In 2003, Chinese enterprises realized the potential of Russian market and began to export their products to the largest country in the world. A fleet of Chinese brands, including Great Wall Motor Co Ltd, Hafei, Beijing Automobile Works and South-East (Fujian) Automobile Industry Co Ltd made forays into the nation.

By 2004, made-in-China vehicles were showing strong sales, increasing nearly 10-fold over the year previous.

The Russian government adopted policies in 2005 to encourage overseas auto manufacturers to invest in assembly plants, with favorable auto parts import tariffs of zero to 3 percent, compared to duties of 25 percent for complete passenger cars and 10 to 15 percent for commercial vehicles.
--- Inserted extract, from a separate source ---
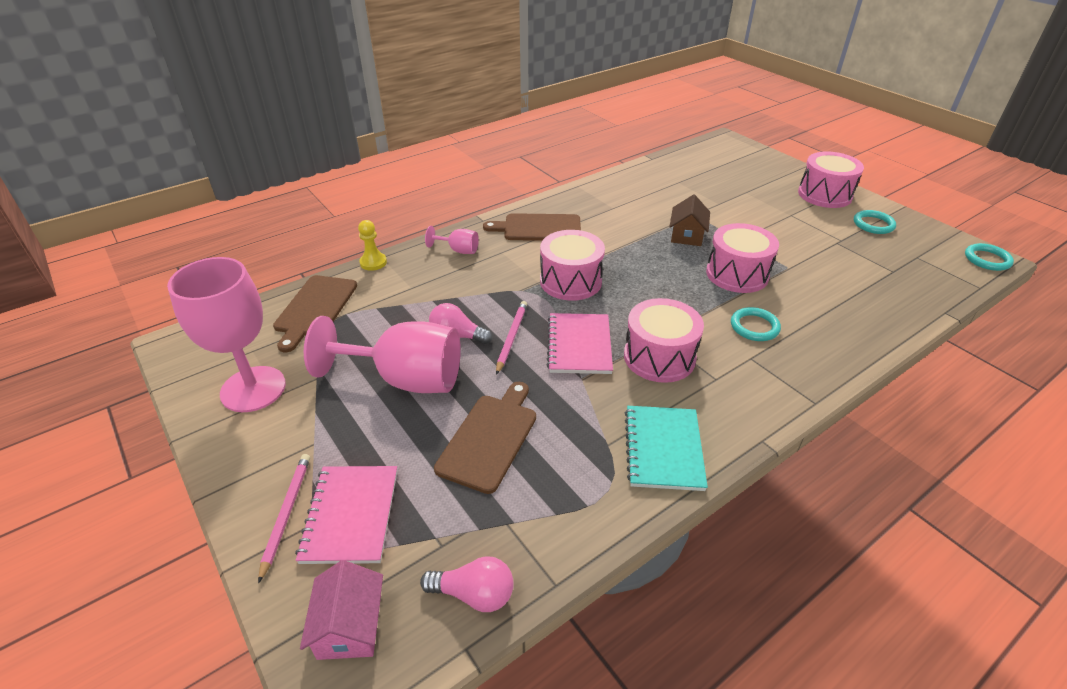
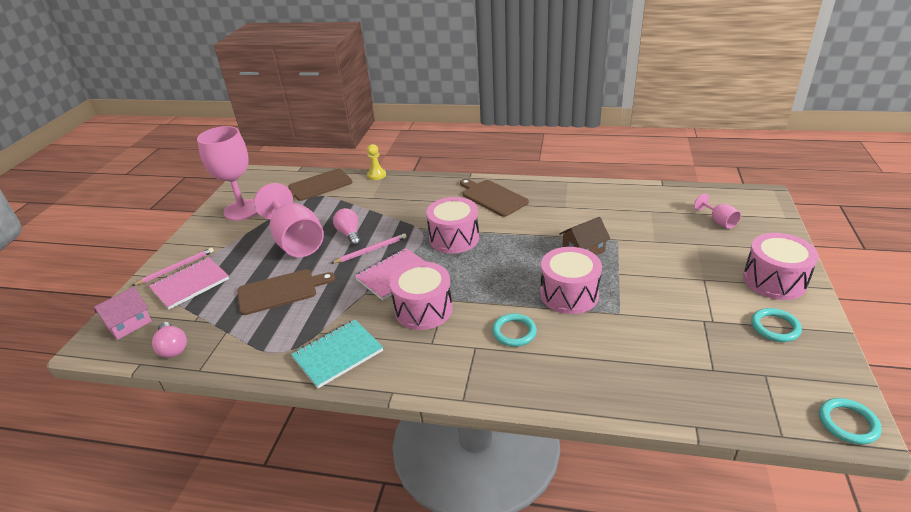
camera: 50 degrees right, 5 degrees down
pink goblet [425,226,479,254] -> pink goblet moved to [694,193,741,229]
"It provides an opportunity for Chinese automakers to set up manufacturing facilities in the country," says Xu.

In 2006, Great Wall Motor invested $70 million in an assembly plant in Russia that has an annual capacity of 50,000 units, including its self-developed SUVs (sports utility vehicles), pick-ups, MPVs (multi-purpose vehicles) and sedans, all of which meet European Union standards.
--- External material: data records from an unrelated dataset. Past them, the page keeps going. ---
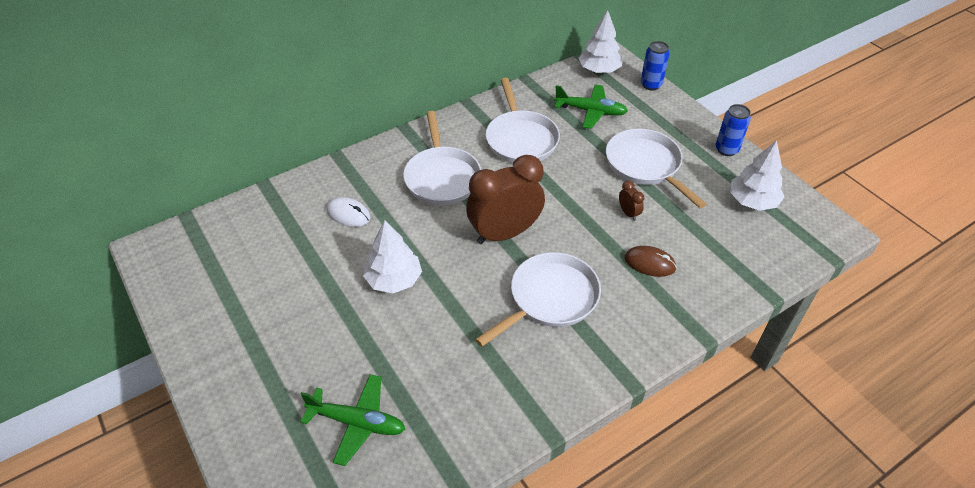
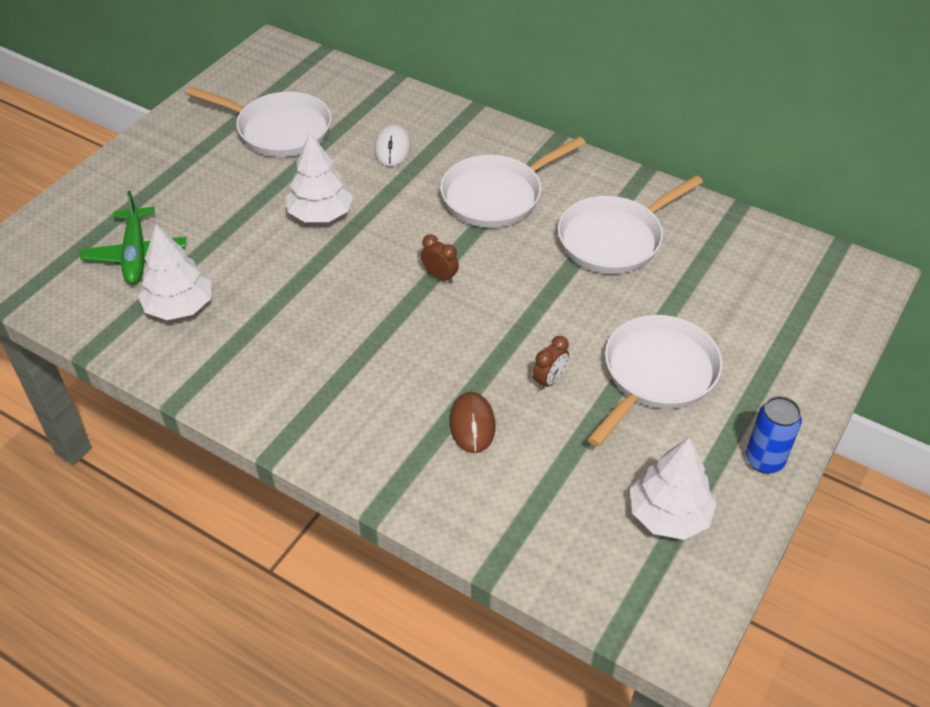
camera: 65 degrees right, 0 degrees up
brown clock [466,155,545,244] -> brown clock [421,234,459,284], size x0.40
white pan [475,252,601,347] -> white pan moved to [186,87,332,157]
green plane [554,84,628,129] -> none
white tree [579,10,622,73] -> white tree moved to [138,225,212,320]
blue can [641,41,670,91] -> none

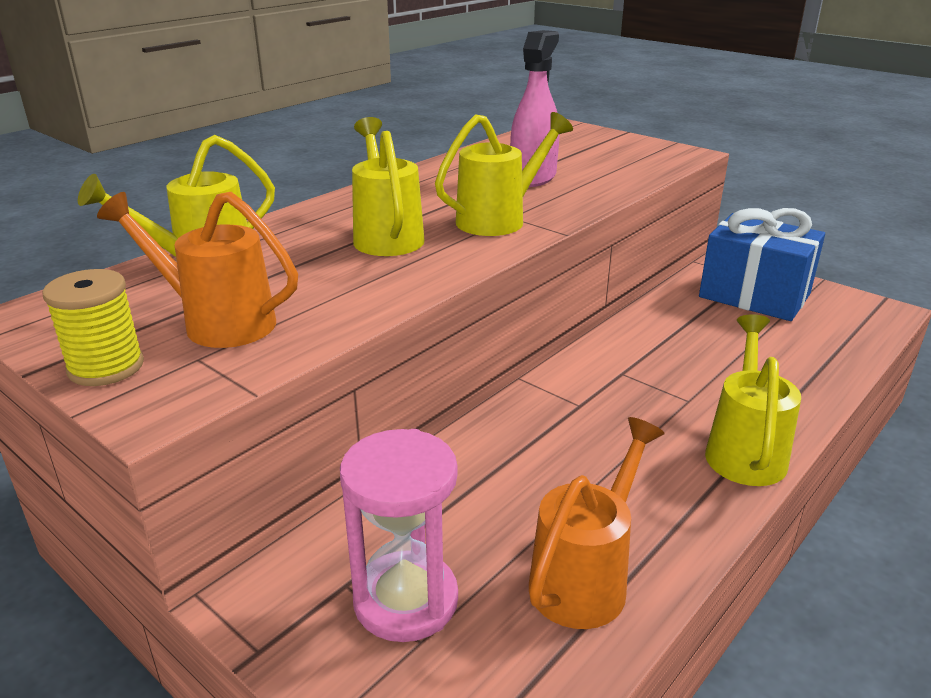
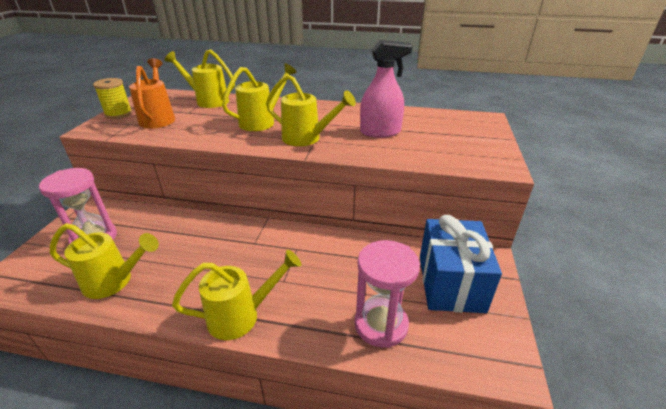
camera: 60 degrees right, 5 degrees up
orange watering can [529,417,664,629] -> yellow watering can [50,223,159,299]
none -> pink hourglass [355,240,420,348]

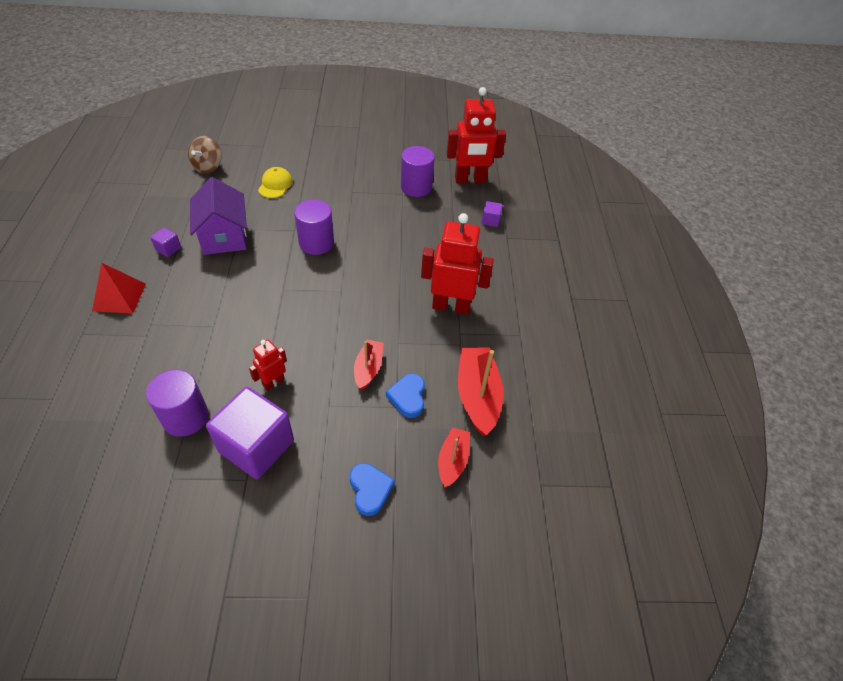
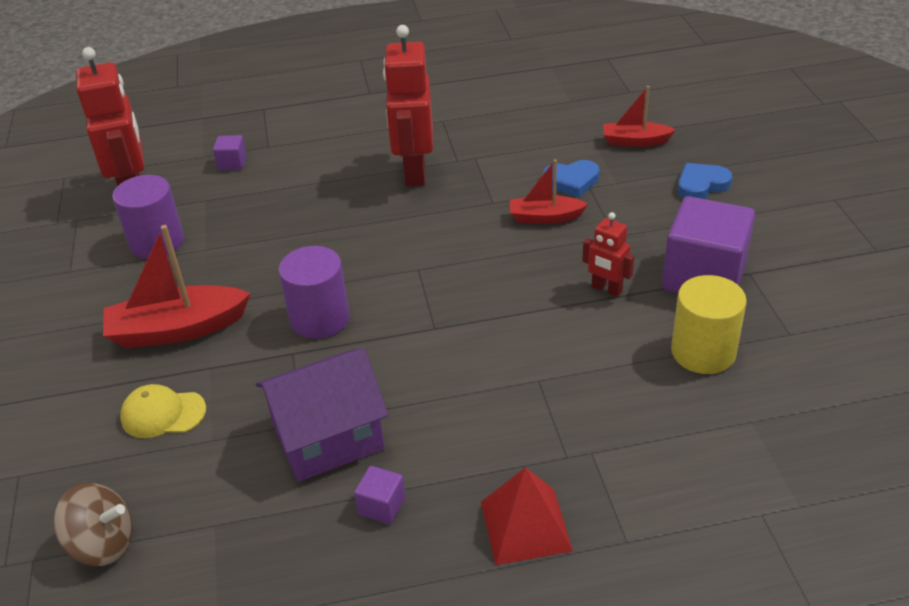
camera: 95 degrees left, 10 degrees down
purple cylinder [146,369,208,437] -> yellow cylinder [671,275,747,374]
red boat [458,347,504,436] -> red boat moved to [103,225,251,348]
Great Wall is now the top maker of Chinese auto brands in Russia.

"As the biggest auto export destination for China, accounting for 10 percent of China's total auto exports, Russia is predicted to set another record this year, importing over 60,000 vehicles from China," says Zhang of China Machinery Industry Federation.
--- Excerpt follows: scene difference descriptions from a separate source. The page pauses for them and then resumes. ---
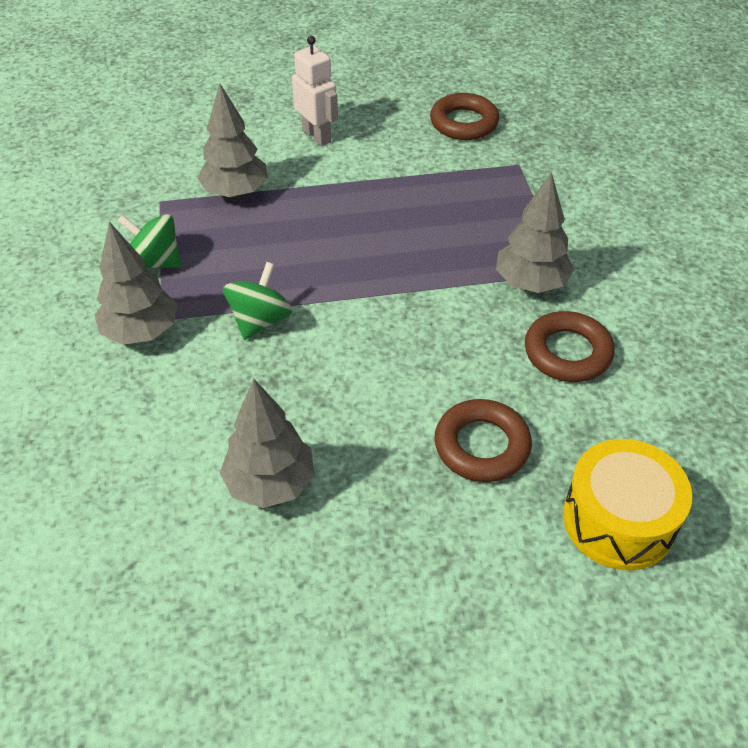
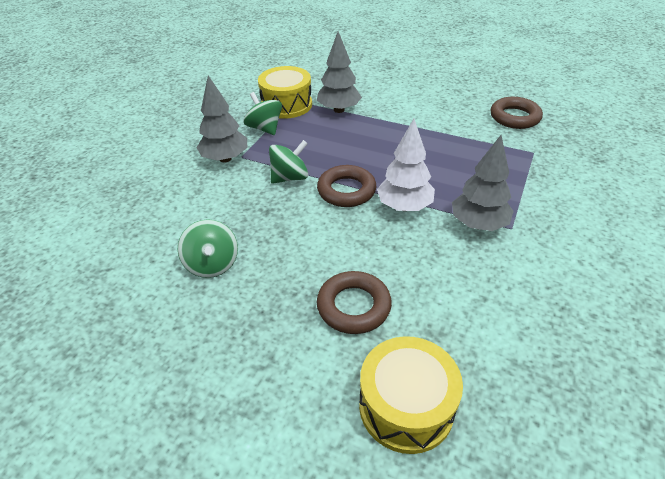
camera: 35 degrees right, 5 degrees down
grey tree [220,379,315,508] -> green spinning top [178,219,238,278]
white robot [292,36,338,146] -> none
brown ring [525,311,615,382] -> brown ring moved to [317,165,376,207]
none -> yellow drum [258,66,312,119]
none -> white tree [377,119,435,211]

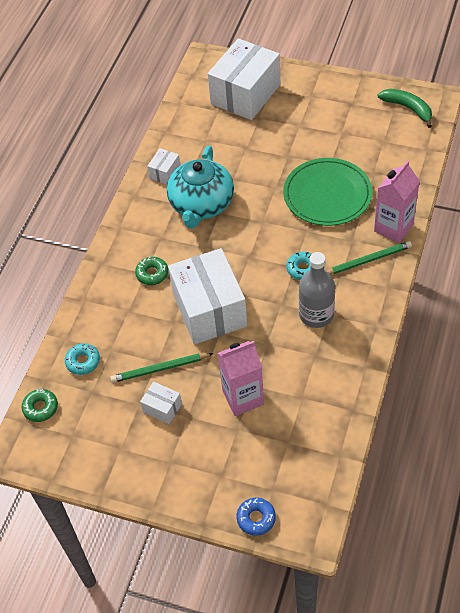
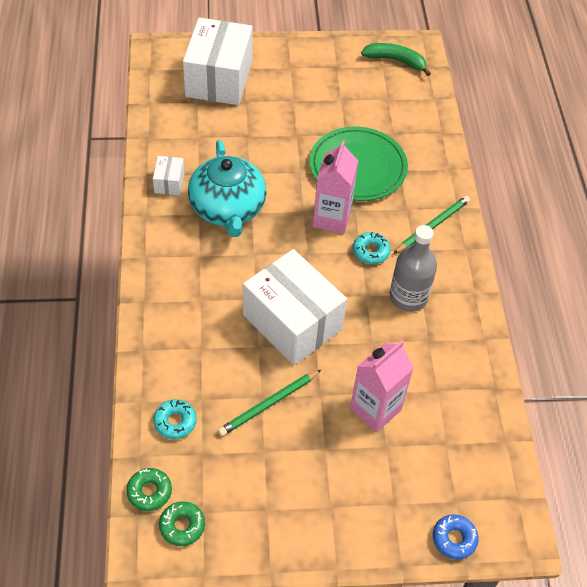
camera: 30 degrees left, 0 degrees up
green donut [135,257,168,285] -> green donut moved to [159,501,205,546]
white box [140,381,182,424] -> none
pink carton [374,160,420,243] -> pink carton moved to [313,140,358,234]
Although the Russian auto market is relatively attractive, there are some difficulties, says Hu Jiangyun, a researcher for the Development Research Center of the State Council.

"The major challenge is strict admittance standards," says Hu. "For example, the Russian government has decreased the maximum age for imported second-hand vehicles from seven years to five years. It also plans policies for favorable taxation to encourage R&D and investment by its home automakers."

Xu of FAW notes another factor. "In Russia, the authentication period of a vehicle model is always over 180 days, which increases the cost and the length of time it takes in the export process."

"So we chose the way of exporting complete vehicles and parts at the same time. This year, our complete and knocked-down vehicle exports will hit 10,000 units and by 2010, we plan to sell 40,000 units of complete vehicles. Our sales target is to hit $700 million by 2011," says Xu.

Suggestions

"I think Chinese enterprises, such as leading domestic makers Chery Automobile and Geely Holding Group, should further develop their processes and overseas investment to find new ways of auto trading," says Hu.

He believes the improvement and innovation of Chinese auto manufacturing and technology will "definitely accelerate Sino-Russian auto trade".

"Most Russian consumers consider Chinese-made auto products to have low prices. Yet to make a strong foothold in the market, Chinese vehicle makers should guarantee high-quality," says Kang of Hafei.

The Russian government recently refused to approve four agreements on assembling Chinese vehicles in Russia, so "enterprises should focus on auto trading first, then go to overseas manufacturing", Zhang says. "And service is the key to winning the market and enhancing brand image."

He also notes that "Chinese enterprises should pay more attention to researching regulations".

"In the Russian market, when they meet a regulatory conflict, Chinese companies should solve problems through negotiation, not complain about changeable official regulations in the country."